Ok, now I am stuck up in converting mp3 to wav. I have seen different answers but i think i would to go for the one of pydub, which i already did using these few lines
from pydub import AudioSegment
AudioSegment.from_mp3("/input/file.mp3").export("/output/file.wav", format="wav")
but when I run the above code, i get the following error
C:\Python27\lib\site-packages\pydub-0.14.2-py2.7.egg\pydub\utils.py:165: RuntimeWarning: Couldn't find ffmpeg or avconv - defaulting to ffmpeg, but may not work
Traceback (most recent call last): File "C:/Users/phourlhar/Desktop/VoiceDetector/yeah.py", line 7, in stereo_to_mono()

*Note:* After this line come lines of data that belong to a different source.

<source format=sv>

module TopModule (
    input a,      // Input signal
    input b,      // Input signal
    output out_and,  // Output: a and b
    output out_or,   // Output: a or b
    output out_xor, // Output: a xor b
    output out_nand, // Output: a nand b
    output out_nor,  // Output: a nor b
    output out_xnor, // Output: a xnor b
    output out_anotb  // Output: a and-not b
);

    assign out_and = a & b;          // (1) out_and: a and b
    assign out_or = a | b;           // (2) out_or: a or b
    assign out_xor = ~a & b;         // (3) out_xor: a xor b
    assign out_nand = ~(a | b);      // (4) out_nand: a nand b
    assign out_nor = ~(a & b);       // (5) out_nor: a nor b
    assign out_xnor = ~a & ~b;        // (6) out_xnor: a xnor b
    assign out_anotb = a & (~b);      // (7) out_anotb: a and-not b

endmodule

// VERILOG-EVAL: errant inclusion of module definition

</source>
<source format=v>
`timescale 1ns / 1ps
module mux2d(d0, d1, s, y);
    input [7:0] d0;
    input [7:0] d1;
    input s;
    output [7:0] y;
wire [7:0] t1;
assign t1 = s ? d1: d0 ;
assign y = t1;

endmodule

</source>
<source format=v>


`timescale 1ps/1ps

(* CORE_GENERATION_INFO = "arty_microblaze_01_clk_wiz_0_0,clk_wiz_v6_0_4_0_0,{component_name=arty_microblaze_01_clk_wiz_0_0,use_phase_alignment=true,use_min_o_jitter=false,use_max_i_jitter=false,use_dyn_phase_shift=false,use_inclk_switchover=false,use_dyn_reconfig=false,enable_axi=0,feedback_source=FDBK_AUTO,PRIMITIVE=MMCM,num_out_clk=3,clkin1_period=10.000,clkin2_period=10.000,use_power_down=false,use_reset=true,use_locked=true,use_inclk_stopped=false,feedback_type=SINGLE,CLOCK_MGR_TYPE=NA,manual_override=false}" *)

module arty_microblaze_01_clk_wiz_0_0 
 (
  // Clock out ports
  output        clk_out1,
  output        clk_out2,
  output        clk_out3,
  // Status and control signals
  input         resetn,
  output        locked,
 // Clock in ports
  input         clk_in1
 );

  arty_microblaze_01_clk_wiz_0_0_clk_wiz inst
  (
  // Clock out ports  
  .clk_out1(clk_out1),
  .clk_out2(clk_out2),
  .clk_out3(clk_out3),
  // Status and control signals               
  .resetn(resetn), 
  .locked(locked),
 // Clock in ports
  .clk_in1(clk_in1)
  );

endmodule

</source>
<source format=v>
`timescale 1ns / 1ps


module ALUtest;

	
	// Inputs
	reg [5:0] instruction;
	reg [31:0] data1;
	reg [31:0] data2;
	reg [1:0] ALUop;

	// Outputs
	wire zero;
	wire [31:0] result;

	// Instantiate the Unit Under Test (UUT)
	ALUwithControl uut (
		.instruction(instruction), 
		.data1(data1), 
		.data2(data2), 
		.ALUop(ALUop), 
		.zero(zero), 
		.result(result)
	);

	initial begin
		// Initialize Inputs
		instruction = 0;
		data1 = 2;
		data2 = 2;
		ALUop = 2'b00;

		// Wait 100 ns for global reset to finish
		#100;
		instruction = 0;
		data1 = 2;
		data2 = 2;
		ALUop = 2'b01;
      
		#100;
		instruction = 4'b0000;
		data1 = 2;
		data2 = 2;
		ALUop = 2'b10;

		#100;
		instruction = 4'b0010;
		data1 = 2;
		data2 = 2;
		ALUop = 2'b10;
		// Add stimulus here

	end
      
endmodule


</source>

File "C:\Users\phourlhar\Desktop\VoiceDetector\utils.py", line 25, in stereo_to_mono
sound = AudioSegment.from_mp3(PROJECT_DIR+'\\files\\rec'+str(c)+'.mp3')

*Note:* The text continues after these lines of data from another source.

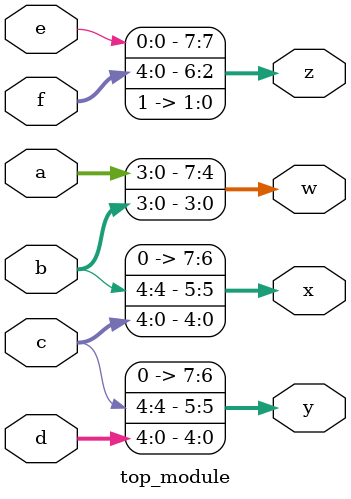
<source format=sv>
module top_module (
	input [4:0] a,
	input [4:0] b,
	input [4:0] c,
	input [4:0] d,
	input [4:0] e,
	input [4:0] f,
	output [7:0] w,
	output [7:0] x,
	output [7:0] y,
	output [7:0] z
);

	assign w = {a, b[3:0]};
	assign x = {b[4], c};
	assign y = {c[4], d};
	assign z = {e, f, 2'b11};

endmodule

</source>
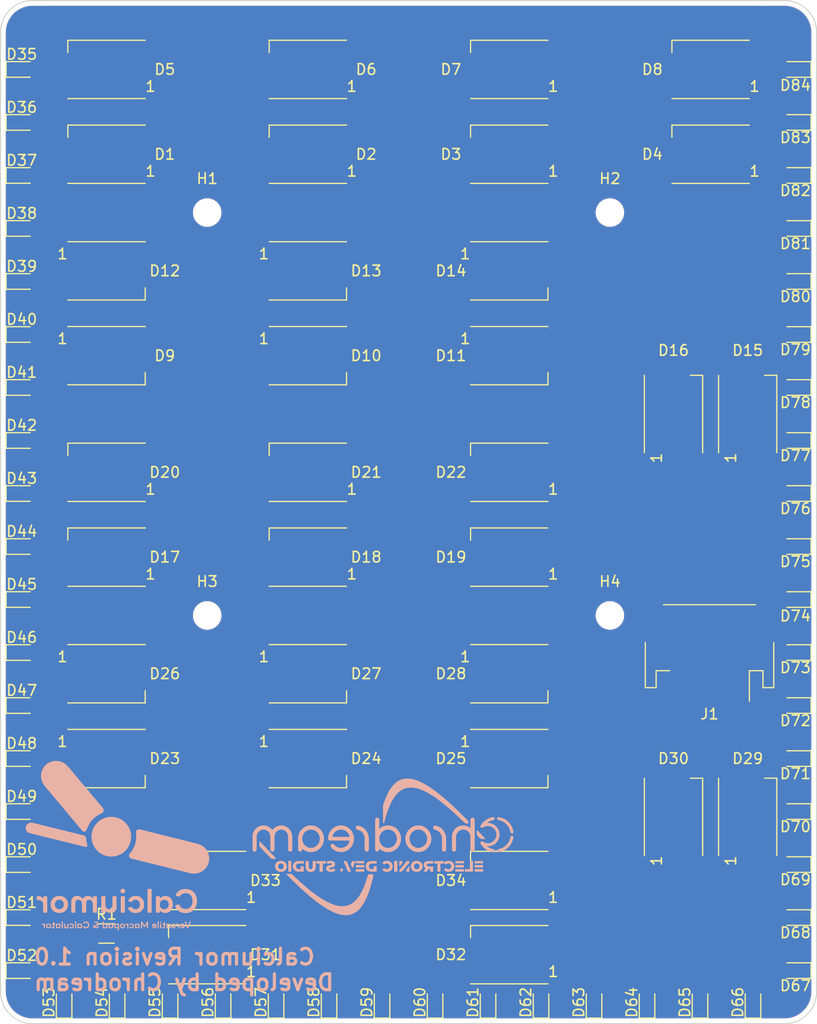
<source format=kicad_pcb>
(kicad_pcb
	(version 20240108)
	(generator "pcbnew")
	(generator_version "8.0")
	(general
		(thickness 1.6)
		(legacy_teardrops no)
	)
	(paper "A4")
	(layers
		(0 "F.Cu" signal)
		(31 "B.Cu" signal)
		(32 "B.Adhes" user "B.Adhesive")
		(33 "F.Adhes" user "F.Adhesive")
		(34 "B.Paste" user)
		(35 "F.Paste" user)
		(36 "B.SilkS" user "B.Silkscreen")
		(37 "F.SilkS" user "F.Silkscreen")
		(38 "B.Mask" user)
		(39 "F.Mask" user)
		(40 "Dwgs.User" user "User.Drawings")
		(41 "Cmts.User" user "User.Comments")
		(42 "Eco1.User" user "User.Eco1")
		(43 "Eco2.User" user "User.Eco2")
		(44 "Edge.Cuts" user)
		(45 "Margin" user)
		(46 "B.CrtYd" user "B.Courtyard")
		(47 "F.CrtYd" user "F.Courtyard")
		(48 "B.Fab" user)
		(49 "F.Fab" user)
		(50 "User.1" user)
		(51 "User.2" user)
		(52 "User.3" user)
		(53 "User.4" user)
		(54 "User.5" user)
		(55 "User.6" user)
		(56 "User.7" user)
		(57 "User.8" user)
		(58 "User.9" user)
	)
	(setup
		(stackup
			(layer "F.SilkS"
				(type "Top Silk Screen")
			)
			(layer "F.Paste"
				(type "Top Solder Paste")
			)
			(layer "F.Mask"
				(type "Top Solder Mask")
				(thickness 0.01)
			)
			(layer "F.Cu"
				(type "copper")
				(thickness 0.035)
			)
			(layer "dielectric 1"
				(type "core")
				(thickness 1.51)
				(material "FR4")
				(epsilon_r 4.5)
				(loss_tangent 0.02)
			)
			(layer "B.Cu"
				(type "copper")
				(thickness 0.035)
			)
			(layer "B.Mask"
				(type "Bottom Solder Mask")
				(thickness 0.01)
			)
			(layer "B.Paste"
				(type "Bottom Solder Paste")
			)
			(layer "B.SilkS"
				(type "Bottom Silk Screen")
			)
			(copper_finish "None")
			(dielectric_constraints no)
		)
		(pad_to_mask_clearance 0)
		(allow_soldermask_bridges_in_footprints no)
		(pcbplotparams
			(layerselection 0x00010fc_ffffffff)
			(plot_on_all_layers_selection 0x0000000_00000000)
			(disableapertmacros no)
			(usegerberextensions no)
			(usegerberattributes yes)
			(usegerberadvancedattributes yes)
			(creategerberjobfile yes)
			(dashed_line_dash_ratio 12.000000)
			(dashed_line_gap_ratio 3.000000)
			(svgprecision 4)
			(plotframeref no)
			(viasonmask no)
			(mode 1)
			(useauxorigin no)
			(hpglpennumber 1)
			(hpglpenspeed 20)
			(hpglpendiameter 15.000000)
			(pdf_front_fp_property_popups yes)
			(pdf_back_fp_property_popups yes)
			(dxfpolygonmode yes)
			(dxfimperialunits yes)
			(dxfusepcbnewfont yes)
			(psnegative no)
			(psa4output no)
			(plotreference yes)
			(plotvalue yes)
			(plotfptext yes)
			(plotinvisibletext no)
			(sketchpadsonfab no)
			(subtractmaskfromsilk no)
			(outputformat 1)
			(mirror no)
			(drillshape 0)
			(scaleselection 1)
			(outputdirectory "")
		)
	)
	(net 0 "")
	(net 1 "+5V")
	(net 2 "/RGB")
	(net 3 "GND")
	(net 4 "/LED")
	(net 5 "unconnected-(D32-DOUT-Pad2)")
	(net 6 "unconnected-(D34-DOUT-Pad2)")
	(net 7 "/D0")
	(net 8 "/D1")
	(net 9 "/D2")
	(net 10 "/D3")
	(net 11 "/D7")
	(net 12 "/D6")
	(net 13 "/D5")
	(net 14 "/D4")
	(net 15 "/D8")
	(net 16 "/D9")
	(net 17 "/D10")
	(net 18 "/D14")
	(net 19 "/D13")
	(net 20 "/D12")
	(net 21 "/D11")
	(net 22 "/D15")
	(net 23 "/LED_R")
	(net 24 "Net-(D1-DOUT)")
	(net 25 "Net-(D2-DOUT)")
	(net 26 "Net-(D3-DOUT)")
	(net 27 "Net-(D10-DOUT)")
	(net 28 "Net-(D10-DIN)")
	(net 29 "Net-(D17-DOUT)")
	(net 30 "Net-(D18-DOUT)")
	(net 31 "Net-(D23-DIN)")
	(net 32 "Net-(D24-DIN)")
	(net 33 "Net-(D31-DOUT)")
	(footprint "LED_SMD:LED_0603_1608Metric" (layer "F.Cu") (at 145 120 180))
	(footprint "LED_SMD:LED_0603_1608Metric" (layer "F.Cu") (at 145 175 180))
	(footprint "LED_SMD:LED_0603_1608Metric" (layer "F.Cu") (at 72 150))
	(footprint "LED_SMD:LED_0603_1608Metric" (layer "F.Cu") (at 145 115 180))
	(footprint "LED_SMD:LED_WS2812B_PLCC4_5.0x5.0mm_P3.2mm" (layer "F.Cu") (at 99 90 180))
	(footprint "LED_SMD:LED_0603_1608Metric" (layer "F.Cu") (at 145 160 180))
	(footprint "LED_SMD:LED_WS2812B_PLCC4_5.0x5.0mm_P3.2mm" (layer "F.Cu") (at 89.5 166.5 180))
	(footprint "LED_SMD:LED_0603_1608Metric" (layer "F.Cu") (at 136 178 90))
	(footprint "LED_SMD:LED_WS2812B_PLCC4_5.0x5.0mm_P3.2mm" (layer "F.Cu") (at 99 147))
	(footprint "LED_SMD:LED_0603_1608Metric" (layer "F.Cu") (at 72 175))
	(footprint "LED_SMD:LED_WS2812B_PLCC4_5.0x5.0mm_P3.2mm" (layer "F.Cu") (at 80 98 180))
	(footprint "LED_SMD:LED_0603_1608Metric" (layer "F.Cu") (at 81 178 90))
	(footprint "LED_SMD:LED_0603_1608Metric" (layer "F.Cu") (at 145 170 180))
	(footprint "LED_SMD:LED_0603_1608Metric" (layer "F.Cu") (at 121 178 90))
	(footprint "LED_SMD:LED_0603_1608Metric" (layer "F.Cu") (at 145 155 180))
	(footprint "LED_SMD:LED_0603_1608Metric" (layer "F.Cu") (at 72 125))
	(footprint "LED_SMD:LED_0603_1608Metric" (layer "F.Cu") (at 145 150 180))
	(footprint "LED_SMD:LED_0603_1608Metric" (layer "F.Cu") (at 72 160))
	(footprint "LED_SMD:LED_0603_1608Metric" (layer "F.Cu") (at 126 178 90))
	(footprint "LED_SMD:LED_0603_1608Metric" (layer "F.Cu") (at 72 120))
	(footprint "LED_SMD:LED_0603_1608Metric" (layer "F.Cu") (at 72 105))
	(footprint "LED_SMD:LED_0603_1608Metric" (layer "F.Cu") (at 91 178 90))
	(footprint "LED_SMD:LED_WS2812B_PLCC4_5.0x5.0mm_P3.2mm" (layer "F.Cu") (at 118 109))
	(footprint "LED_SMD:LED_WS2812B_PLCC4_5.0x5.0mm_P3.2mm" (layer "F.Cu") (at 99 109))
	(footprint "LED_SMD:LED_WS2812B_PLCC4_5.0x5.0mm_P3.2mm" (layer "F.Cu") (at 80 147))
	(footprint "MountingHole:MountingHole_2.2mm_M2" (layer "F.Cu") (at 127.5 141.5))
	(footprint "LED_SMD:LED_WS2812B_PLCC4_5.0x5.0mm_P3.2mm" (layer "F.Cu") (at 118 90 180))
	(footprint "LED_SMD:LED_0603_1608Metric" (layer "F.Cu") (at 106 178 90))
	(footprint "LED_SMD:LED_0603_1608Metric" (layer "F.Cu") (at 72 90))
	(footprint "LED_SMD:LED_WS2812B_PLCC4_5.0x5.0mm_P3.2mm" (layer "F.Cu") (at 80 117))
	(footprint "Connector_JST:JST_PH_S4B-PH-SM4-TB_1x04-1MP_P2.00mm_Horizontal" (layer "F.Cu") (at 136.9 145 180))
	(footprint "LED_SMD:LED_0603_1608Metric" (layer "F.Cu") (at 72 115))
	(footprint "LED_SMD:LED_WS2812B_PLCC4_5.0x5.0mm_P3.2mm" (layer "F.Cu") (at 137 98 180))
	(footprint "LED_SMD:LED_WS2812B_PLCC4_5.0x5.0mm_P3.2mm" (layer "F.Cu") (at 80 128 180))
	(footprint "LED_SMD:LED_0603_1608Metric" (layer "F.Cu") (at 131 178 90))
	(footprint "MountingHole:MountingHole_2.2mm_M2"
		(layer "F.Cu")
		(uuid "747b674c-fdf0-4dd8-a463-c50f1aec3b64")
		(at 89.5 141.5)
		(descr "Mounting Hole 2.2mm, no annular, M2")
		(tags "mounting hole 2.2mm no annular m2")
		(property "Reference" "H3"
			(at 0 -3.2 0)
			(layer "F.SilkS")
			(uuid "1011aea3-93cb-4110-afac-d9fce6afacf7")
			(effects
				(font
					(size 1 1)
					(thickness 0.15)
				)
			)
		)
		(property "Value" "MountingHole"
			(at 0 3.2 0)
			(layer "F.Fab")
			(uuid "9b8a1ffb-2f68-4c8d-8dea-7d6ccfb9a0d4")
			(effects
				(font
					(size 1 1)
					(thickness 0.15)
				)
			)
		)
		(property "Footprint" "MountingHole:MountingHole_2.2mm_M2"
			(at 0 0 0)
			(unlocked yes)
			(layer "F.Fab")
			(hide yes)
			(uuid "7cd32d11-6dd9-4548-a241-d0881bfefc38")
			(effects
				(font
					(size 1.27 1.27)
				)
			)
		)
		(property "Datasheet" ""
			(at 0 0 0)
			(unlocked yes)
			(layer "F.Fab")
			(hide yes)
			(uuid "be05ab07-2ce7-4942-af19-b09128ff845c")
			(effects
				(font
					(size 1.27 1.27)
				)
			)
		)
		(property "Description" "Mounting Hole without connection"
			(at 0 0 0)
			(unlocked yes)
			(layer "F.Fab")
			(hide yes)
			
... [1439570 chars truncated]
</source>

File "build\bdist.win32\egg\pydub\audio_segment.py", line 346, in from_file
File "C:\Python27\lib\subprocess.py", line 711, in init errread, errwrite)

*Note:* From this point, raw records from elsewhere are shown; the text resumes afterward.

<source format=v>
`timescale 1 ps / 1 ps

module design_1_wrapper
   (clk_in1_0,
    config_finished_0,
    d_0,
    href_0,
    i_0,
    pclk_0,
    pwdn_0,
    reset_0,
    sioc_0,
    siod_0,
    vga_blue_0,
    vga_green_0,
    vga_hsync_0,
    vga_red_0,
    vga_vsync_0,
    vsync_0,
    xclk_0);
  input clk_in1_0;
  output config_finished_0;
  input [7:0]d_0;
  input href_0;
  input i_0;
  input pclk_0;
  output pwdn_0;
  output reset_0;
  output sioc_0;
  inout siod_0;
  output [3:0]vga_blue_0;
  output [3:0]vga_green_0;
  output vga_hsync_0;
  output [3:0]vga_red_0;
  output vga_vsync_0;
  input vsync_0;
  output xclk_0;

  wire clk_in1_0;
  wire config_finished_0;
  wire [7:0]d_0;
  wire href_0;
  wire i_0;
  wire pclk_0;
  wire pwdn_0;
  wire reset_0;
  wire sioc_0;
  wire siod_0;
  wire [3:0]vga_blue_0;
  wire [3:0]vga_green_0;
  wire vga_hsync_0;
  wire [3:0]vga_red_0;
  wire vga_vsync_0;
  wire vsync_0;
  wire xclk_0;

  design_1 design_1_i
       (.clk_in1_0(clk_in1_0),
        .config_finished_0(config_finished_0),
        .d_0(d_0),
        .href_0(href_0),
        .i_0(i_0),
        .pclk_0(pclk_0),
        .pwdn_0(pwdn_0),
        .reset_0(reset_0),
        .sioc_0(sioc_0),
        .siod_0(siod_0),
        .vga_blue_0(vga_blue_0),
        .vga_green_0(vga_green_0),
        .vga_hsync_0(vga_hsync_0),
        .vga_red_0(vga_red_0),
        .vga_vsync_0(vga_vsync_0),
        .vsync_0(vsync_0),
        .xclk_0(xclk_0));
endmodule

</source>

File "C:\Python27\lib\subprocess.py", line 948, in _execute_child startupinfo)
WindowsError: [Error 2] The system cannot find the file specified
I don't know why it raises this error as i am very sure the file exists. Although i have answers suggesting the installation of ffmpeg, but i dont know if affect the app deployment in any way later on
The pydub
module uses either ffmpeg
or avconf
programs to do the actual conversion. So you do have to install ffmpeg
to make this work.
But if you don't need pydub
for anything else, you can just use the built-in subprocess
module to call a convertor program like ffmpeg
like this:
import subprocess
subprocess.call(['ffmpeg', '-i', '/input/file.mp3',
'/output/file.wav'])
This requires that the ffmpeg binary is in a location in your $PATH, by the way.
Edit: With ffmeg
, you cannot convert stereo to mono, as far as I know. You can only choose the left or right channel. I'm assuming this is not what you want.
The sox
program can convert stereo to mono:
import subprocess
subprocess.call(['sox', '/input/file.mp3', '-e', 'mu-law',
'-r', '16k', '/output/file.wav', 'remix', '1,2'])
This will sample at 16 kHz, with 8 bits/sample, giving you 16 kb/s.